If you are "simply" gluten-sensitive, your blood tests will report none of the elevated levels of antibodies that signal celiac disease, but you will feel unwell. Hence, if you have intestinal issues, you might want to try a gluten-free diet for a month or so regardless of the blood test results. One athlete plagued with muscle pain stopped eating wheat and her pains disappeared. She reported she simply "felt better." Others report they recover better and have less stiffness and joint pain with a gluten-free diet. This might be due to eliminating gluten, a placebo effect, or eating better overall (no cookies, pastries, junk food). Adhering to a gluten-free diet is challenging and expensive, so there's no need to self-inflict the limitations if you notice no benefits after a month of gluten-free eating.

Going Gluten-Free

So what's a hungry athlete to eat if his/her favorite pasta, bagels, breads, and baked goods are off-limits? While a sports diet without pasta may seem like a day with no sunshine, rest assured, a plethora of gluten-free carbs can fuel your muscles. You can enjoy carb-rich rice in all forms (brown, white, basmati), corn in all forms (on the cob, cornmeal, grits), potato, sweet potato, lentils, kidney beans, hummus, quinoa, millet, and tapioca. Oats, if processed in a wheat-free plant, can also be safe.

Many fresh foods are naturally gluten-free.
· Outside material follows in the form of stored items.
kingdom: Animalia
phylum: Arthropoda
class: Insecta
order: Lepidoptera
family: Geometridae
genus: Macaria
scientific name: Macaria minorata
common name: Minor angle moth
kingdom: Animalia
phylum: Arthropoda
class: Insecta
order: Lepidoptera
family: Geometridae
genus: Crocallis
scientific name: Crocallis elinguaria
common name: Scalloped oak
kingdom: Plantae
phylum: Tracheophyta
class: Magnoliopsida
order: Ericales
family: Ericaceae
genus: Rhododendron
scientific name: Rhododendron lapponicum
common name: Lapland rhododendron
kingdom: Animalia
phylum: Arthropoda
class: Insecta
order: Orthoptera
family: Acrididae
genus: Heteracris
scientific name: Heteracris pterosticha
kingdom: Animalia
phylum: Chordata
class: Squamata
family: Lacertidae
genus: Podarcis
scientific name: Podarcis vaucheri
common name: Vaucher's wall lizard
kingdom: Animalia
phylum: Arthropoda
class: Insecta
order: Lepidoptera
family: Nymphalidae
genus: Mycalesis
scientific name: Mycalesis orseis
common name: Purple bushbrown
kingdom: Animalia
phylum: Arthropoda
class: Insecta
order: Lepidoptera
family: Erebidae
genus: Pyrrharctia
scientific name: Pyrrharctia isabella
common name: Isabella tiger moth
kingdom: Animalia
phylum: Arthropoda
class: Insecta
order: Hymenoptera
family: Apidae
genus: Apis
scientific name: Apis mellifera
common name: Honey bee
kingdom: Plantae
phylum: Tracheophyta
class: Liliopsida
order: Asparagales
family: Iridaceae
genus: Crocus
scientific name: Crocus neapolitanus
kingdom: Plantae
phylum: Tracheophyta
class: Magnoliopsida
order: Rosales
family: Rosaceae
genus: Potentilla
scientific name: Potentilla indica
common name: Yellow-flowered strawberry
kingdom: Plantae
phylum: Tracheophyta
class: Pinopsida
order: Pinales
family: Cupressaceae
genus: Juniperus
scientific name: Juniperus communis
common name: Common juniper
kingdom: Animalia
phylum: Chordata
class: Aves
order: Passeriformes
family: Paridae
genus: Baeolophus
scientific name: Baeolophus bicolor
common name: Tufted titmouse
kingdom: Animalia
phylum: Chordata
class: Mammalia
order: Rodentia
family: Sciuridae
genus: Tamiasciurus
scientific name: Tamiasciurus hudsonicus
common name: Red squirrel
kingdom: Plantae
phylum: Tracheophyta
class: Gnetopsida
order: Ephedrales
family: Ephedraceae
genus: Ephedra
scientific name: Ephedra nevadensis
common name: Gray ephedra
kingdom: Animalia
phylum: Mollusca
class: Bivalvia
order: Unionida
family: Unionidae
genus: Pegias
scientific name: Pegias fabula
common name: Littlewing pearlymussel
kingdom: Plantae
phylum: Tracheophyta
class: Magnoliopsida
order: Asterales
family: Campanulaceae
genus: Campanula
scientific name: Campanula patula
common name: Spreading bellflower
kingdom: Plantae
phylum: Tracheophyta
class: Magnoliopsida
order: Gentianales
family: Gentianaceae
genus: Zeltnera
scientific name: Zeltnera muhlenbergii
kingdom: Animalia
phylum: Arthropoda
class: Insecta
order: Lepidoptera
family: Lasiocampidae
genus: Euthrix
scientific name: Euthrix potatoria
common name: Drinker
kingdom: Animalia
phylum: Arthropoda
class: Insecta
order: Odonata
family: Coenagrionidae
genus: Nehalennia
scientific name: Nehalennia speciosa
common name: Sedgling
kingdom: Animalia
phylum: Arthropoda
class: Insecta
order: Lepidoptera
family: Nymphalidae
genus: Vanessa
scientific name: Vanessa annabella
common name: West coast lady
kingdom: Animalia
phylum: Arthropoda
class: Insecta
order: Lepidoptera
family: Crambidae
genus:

They include all plain fruits, vegetables, milk, yogurt, hard cheese, eggs, meats, fish, poultry, nuts, sunflower seeds, edamame, juice, and wine (but not beer). Just be aware that sauces, gravies, and seasoning mixes might contain gluten, as do marinades and soy sauce. Some gluten-free baked goods, pastas, and frozen meals are quite good; others might leave you wishing for something tastier. Two popular brands of gluten-free bread (commonly available at Whole Foods or Trader Joe's) are Udi's and Rudi's. Hint: They taste better when toasted.